BEGIN TASK INPUT
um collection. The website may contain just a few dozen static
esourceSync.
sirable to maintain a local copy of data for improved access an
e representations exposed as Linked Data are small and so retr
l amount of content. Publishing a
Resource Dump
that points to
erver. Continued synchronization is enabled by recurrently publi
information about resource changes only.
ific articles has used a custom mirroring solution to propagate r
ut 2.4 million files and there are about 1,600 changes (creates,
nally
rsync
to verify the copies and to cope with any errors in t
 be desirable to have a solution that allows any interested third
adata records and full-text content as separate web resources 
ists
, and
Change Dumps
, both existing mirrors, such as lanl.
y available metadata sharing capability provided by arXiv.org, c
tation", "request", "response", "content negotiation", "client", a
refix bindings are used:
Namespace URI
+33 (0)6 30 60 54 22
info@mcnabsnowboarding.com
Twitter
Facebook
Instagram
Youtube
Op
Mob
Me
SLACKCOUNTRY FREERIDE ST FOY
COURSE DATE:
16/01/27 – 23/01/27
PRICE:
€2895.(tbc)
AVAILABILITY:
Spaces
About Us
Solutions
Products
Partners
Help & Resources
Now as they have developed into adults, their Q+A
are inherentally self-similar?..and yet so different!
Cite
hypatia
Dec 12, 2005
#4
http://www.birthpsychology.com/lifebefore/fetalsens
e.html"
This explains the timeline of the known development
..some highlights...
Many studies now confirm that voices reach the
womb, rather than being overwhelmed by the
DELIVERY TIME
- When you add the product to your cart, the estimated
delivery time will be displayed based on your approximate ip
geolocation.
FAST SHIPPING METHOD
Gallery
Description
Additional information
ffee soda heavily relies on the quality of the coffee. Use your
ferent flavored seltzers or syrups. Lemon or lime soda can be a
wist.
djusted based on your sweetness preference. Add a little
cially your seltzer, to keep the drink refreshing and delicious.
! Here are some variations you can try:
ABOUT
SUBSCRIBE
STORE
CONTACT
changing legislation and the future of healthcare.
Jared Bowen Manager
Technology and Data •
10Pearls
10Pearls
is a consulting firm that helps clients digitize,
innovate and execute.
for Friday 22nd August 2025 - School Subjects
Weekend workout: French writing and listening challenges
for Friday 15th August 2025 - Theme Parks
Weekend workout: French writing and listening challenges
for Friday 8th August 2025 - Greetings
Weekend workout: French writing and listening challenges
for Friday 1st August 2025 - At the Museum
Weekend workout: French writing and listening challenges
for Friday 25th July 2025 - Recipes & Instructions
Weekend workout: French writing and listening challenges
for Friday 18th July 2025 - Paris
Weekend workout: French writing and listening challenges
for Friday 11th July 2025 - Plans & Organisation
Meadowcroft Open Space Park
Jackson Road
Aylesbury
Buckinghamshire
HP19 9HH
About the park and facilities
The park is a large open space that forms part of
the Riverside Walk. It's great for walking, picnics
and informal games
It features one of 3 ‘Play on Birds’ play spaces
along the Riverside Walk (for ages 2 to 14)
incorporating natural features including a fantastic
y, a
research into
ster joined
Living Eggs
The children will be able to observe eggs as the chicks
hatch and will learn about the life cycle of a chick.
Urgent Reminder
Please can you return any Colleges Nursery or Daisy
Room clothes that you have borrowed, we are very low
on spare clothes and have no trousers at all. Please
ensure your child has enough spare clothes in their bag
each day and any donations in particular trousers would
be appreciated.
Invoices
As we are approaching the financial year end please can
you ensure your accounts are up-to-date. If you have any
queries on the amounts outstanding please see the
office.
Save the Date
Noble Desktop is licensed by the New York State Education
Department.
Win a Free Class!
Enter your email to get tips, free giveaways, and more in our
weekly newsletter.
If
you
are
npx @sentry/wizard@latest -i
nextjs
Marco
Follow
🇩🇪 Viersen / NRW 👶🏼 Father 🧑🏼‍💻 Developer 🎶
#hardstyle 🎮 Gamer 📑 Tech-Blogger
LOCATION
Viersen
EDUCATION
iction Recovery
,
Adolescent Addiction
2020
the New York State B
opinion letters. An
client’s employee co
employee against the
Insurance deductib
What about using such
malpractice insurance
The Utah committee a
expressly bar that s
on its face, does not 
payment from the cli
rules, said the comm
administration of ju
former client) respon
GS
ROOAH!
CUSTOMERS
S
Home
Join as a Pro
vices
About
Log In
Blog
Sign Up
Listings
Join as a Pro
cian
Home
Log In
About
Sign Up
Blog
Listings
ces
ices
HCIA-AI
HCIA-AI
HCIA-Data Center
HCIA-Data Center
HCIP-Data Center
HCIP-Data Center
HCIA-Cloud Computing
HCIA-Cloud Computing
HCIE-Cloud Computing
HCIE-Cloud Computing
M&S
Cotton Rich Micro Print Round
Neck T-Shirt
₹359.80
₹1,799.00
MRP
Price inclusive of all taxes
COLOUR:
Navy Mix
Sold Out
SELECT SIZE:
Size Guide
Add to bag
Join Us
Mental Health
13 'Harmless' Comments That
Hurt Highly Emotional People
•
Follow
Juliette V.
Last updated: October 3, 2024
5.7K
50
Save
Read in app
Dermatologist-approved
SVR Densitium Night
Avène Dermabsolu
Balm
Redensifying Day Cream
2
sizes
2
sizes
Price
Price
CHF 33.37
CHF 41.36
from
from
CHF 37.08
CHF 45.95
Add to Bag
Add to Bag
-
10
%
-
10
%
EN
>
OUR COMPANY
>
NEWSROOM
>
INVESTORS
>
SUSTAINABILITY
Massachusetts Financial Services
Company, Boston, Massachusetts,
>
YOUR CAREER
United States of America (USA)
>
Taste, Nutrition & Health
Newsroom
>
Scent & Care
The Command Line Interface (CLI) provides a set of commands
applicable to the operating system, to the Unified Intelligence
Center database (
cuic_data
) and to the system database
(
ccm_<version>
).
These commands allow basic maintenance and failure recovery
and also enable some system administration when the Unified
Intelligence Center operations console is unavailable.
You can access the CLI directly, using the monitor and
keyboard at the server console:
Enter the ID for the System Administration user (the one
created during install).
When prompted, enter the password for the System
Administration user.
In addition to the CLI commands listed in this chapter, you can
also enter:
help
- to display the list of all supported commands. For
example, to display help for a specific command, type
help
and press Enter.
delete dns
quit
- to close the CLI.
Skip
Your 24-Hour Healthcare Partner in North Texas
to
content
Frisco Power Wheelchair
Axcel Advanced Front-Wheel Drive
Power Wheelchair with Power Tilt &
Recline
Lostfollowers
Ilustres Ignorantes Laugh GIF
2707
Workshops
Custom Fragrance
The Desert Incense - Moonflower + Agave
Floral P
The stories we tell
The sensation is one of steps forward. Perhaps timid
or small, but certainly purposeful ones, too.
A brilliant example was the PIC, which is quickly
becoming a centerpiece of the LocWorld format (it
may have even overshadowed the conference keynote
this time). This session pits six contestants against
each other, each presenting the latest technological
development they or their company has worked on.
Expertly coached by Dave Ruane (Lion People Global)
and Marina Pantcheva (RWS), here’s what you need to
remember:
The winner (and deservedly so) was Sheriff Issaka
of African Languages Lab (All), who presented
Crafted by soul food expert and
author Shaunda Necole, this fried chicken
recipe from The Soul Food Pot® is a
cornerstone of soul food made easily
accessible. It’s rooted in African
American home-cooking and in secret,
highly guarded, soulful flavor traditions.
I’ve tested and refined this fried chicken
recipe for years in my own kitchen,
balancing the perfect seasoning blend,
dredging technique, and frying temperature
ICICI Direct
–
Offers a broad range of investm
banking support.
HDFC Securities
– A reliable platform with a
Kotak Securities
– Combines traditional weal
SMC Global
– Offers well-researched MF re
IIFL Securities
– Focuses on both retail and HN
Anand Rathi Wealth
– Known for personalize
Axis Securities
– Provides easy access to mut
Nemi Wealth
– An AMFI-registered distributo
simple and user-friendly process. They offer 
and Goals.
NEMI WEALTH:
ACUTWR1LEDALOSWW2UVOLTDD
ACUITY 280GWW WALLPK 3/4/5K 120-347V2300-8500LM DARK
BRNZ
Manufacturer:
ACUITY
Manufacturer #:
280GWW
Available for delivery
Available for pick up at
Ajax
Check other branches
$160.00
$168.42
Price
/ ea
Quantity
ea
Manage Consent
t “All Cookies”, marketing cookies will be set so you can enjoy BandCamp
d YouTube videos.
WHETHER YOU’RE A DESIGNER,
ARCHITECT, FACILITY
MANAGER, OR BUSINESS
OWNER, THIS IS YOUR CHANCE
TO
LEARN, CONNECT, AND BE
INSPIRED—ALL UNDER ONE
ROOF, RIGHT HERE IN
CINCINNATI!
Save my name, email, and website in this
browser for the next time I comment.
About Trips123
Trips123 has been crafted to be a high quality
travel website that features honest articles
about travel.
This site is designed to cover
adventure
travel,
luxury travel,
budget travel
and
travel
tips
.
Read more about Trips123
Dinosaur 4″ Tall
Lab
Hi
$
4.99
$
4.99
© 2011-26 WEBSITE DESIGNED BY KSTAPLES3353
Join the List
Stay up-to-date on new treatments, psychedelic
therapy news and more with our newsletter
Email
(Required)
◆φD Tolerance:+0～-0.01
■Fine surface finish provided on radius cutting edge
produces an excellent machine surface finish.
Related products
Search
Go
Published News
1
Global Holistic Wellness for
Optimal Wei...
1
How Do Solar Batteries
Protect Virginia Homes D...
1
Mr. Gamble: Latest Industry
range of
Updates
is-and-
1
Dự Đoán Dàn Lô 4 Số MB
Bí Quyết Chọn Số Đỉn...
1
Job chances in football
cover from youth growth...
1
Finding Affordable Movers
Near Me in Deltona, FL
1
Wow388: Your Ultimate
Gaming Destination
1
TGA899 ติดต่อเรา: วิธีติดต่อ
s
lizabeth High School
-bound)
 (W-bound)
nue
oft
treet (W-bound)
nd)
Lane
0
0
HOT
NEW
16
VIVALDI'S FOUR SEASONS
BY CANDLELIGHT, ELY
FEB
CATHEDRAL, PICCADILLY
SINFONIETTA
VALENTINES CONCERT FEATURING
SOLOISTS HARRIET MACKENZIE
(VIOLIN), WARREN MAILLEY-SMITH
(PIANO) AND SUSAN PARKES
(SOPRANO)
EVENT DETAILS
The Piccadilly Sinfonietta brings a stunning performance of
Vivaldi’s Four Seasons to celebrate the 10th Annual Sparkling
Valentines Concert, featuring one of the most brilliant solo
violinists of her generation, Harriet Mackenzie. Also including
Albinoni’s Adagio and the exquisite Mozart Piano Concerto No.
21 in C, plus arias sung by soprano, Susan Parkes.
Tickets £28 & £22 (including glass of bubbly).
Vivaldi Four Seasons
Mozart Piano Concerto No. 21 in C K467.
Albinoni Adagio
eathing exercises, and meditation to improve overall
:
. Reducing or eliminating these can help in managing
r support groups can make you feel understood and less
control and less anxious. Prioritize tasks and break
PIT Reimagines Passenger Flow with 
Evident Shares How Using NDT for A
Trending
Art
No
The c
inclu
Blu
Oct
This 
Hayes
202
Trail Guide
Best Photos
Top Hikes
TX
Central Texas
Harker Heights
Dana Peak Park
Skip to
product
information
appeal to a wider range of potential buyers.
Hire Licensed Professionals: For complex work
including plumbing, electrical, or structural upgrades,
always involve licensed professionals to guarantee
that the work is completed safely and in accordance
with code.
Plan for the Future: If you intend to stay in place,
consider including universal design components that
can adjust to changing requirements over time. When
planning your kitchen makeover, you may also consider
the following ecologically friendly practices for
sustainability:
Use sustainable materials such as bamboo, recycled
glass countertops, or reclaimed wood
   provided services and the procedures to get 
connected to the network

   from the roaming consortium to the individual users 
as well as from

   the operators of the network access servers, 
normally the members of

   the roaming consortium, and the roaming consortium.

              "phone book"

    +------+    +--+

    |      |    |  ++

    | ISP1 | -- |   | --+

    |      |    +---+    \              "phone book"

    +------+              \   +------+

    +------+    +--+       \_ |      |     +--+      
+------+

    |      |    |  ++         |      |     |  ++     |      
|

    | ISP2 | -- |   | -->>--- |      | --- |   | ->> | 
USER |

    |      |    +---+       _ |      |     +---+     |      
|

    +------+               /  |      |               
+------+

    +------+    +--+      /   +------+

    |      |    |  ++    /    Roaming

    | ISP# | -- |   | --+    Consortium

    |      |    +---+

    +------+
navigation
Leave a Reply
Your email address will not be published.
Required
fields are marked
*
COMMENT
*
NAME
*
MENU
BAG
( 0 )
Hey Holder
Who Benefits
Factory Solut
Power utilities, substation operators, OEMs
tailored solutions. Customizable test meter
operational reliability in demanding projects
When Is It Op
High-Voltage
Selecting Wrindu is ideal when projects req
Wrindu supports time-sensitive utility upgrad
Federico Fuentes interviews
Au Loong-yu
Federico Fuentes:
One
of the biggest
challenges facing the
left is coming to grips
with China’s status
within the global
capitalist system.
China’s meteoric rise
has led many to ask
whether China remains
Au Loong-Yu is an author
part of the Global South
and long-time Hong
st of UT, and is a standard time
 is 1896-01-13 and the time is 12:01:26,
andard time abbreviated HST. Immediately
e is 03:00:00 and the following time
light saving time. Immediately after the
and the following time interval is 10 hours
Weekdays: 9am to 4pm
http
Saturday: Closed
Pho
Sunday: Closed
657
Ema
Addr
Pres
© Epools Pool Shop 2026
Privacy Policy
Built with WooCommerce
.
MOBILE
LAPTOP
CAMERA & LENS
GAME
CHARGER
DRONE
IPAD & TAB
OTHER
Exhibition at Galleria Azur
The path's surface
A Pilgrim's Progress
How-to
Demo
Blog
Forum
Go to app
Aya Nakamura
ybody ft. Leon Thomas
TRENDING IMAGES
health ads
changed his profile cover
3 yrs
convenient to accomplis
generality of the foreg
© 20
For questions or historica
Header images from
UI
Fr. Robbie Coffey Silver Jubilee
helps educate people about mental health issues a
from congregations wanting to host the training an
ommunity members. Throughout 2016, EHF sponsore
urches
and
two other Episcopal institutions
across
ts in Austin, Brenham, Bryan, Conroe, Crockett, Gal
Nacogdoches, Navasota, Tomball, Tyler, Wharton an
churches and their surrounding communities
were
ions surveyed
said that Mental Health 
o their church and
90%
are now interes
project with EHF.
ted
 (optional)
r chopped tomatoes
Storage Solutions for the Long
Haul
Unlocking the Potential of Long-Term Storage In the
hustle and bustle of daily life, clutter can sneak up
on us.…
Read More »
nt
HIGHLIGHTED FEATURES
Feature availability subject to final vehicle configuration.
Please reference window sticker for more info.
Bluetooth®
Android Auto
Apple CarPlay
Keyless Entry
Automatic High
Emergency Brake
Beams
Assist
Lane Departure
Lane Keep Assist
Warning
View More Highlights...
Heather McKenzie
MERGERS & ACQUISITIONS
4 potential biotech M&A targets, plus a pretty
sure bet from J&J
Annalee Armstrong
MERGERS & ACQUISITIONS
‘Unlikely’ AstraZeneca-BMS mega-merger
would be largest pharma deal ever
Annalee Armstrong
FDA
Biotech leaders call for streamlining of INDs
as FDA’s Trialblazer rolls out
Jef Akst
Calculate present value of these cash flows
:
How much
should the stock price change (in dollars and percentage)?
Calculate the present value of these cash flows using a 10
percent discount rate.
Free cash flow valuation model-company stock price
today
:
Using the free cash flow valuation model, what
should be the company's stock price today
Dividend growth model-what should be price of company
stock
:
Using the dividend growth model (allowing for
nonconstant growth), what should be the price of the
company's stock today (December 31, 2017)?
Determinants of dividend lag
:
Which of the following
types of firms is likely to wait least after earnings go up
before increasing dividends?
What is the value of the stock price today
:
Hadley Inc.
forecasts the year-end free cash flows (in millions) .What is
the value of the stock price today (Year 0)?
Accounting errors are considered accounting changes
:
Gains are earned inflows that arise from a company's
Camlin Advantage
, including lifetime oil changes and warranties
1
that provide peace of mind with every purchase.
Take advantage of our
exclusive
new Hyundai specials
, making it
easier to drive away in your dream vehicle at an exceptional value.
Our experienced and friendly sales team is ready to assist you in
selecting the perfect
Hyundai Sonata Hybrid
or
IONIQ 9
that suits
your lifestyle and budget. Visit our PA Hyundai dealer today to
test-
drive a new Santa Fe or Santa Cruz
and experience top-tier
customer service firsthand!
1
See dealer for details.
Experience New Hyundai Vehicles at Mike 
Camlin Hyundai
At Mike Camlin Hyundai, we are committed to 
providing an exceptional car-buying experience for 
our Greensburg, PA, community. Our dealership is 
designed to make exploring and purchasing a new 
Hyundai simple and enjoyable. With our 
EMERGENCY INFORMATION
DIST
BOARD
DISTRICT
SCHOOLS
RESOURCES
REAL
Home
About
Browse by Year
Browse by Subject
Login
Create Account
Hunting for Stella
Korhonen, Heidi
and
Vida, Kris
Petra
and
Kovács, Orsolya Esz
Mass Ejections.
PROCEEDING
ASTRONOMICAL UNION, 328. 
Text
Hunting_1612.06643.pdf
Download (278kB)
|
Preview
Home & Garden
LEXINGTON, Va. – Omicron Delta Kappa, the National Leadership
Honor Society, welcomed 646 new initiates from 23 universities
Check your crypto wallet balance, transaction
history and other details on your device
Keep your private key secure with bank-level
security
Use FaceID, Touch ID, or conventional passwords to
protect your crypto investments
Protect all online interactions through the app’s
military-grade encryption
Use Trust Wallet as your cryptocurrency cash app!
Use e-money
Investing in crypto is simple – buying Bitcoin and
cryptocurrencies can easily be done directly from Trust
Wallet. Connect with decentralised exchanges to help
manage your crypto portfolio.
END TASK INPUT
- **WORK ORDER**: From the records above, copy out the line with "always involve licensed", the line with "Selecting Wrindu is ideal when projects req", and every line between them, word for word.

- **FINISHED TASK**:
always involve licensed professionals to guarantee
that the work is completed safely and in accordance
with code.
Plan for the Future: If you intend to stay in place,
consider including universal design components that
can adjust to changing requirements over time. When
planning your kitchen makeover, you may also consider
the following ecologically friendly practices for
sustainability:
Use sustainable materials such as bamboo, recycled
glass countertops, or reclaimed wood
   provided services and the procedures to get 
connected to the network

   from the roaming consortium to the individual users 
as well as from

   the operators of the network access servers, 
normally the members of

   the roaming consortium, and the roaming consortium.

              "phone book"

    +------+    +--+

    |      |    |  ++

    | ISP1 | -- |   | --+

    |      |    +---+    \              "phone book"

    +------+              \   +------+

    +------+    +--+       \_ |      |     +--+      
+------+

    |      |    |  ++         |      |     |  ++     |      
|

    | ISP2 | -- |   | -->>--- |      | --- |   | ->> | 
USER |

    |      |    +---+       _ |      |     +---+     |      
|

    +------+               /  |      |               
+------+

    +------+    +--+      /   +------+

    |      |    |  ++    /    Roaming

    | ISP# | -- |   | --+    Consortium

    |      |    +---+

    +------+
navigation
Leave a Reply
Your email address will not be published.
Required
fields are marked
*
COMMENT
*
NAME
*
MENU
BAG
( 0 )
Hey Holder
Who Benefits
Factory Solut
Power utilities, substation operators, OEMs
tailored solutions. Customizable test meter
operational reliability in demanding projects
When Is It Op
High-Voltage
Selecting Wrindu is ideal when projects req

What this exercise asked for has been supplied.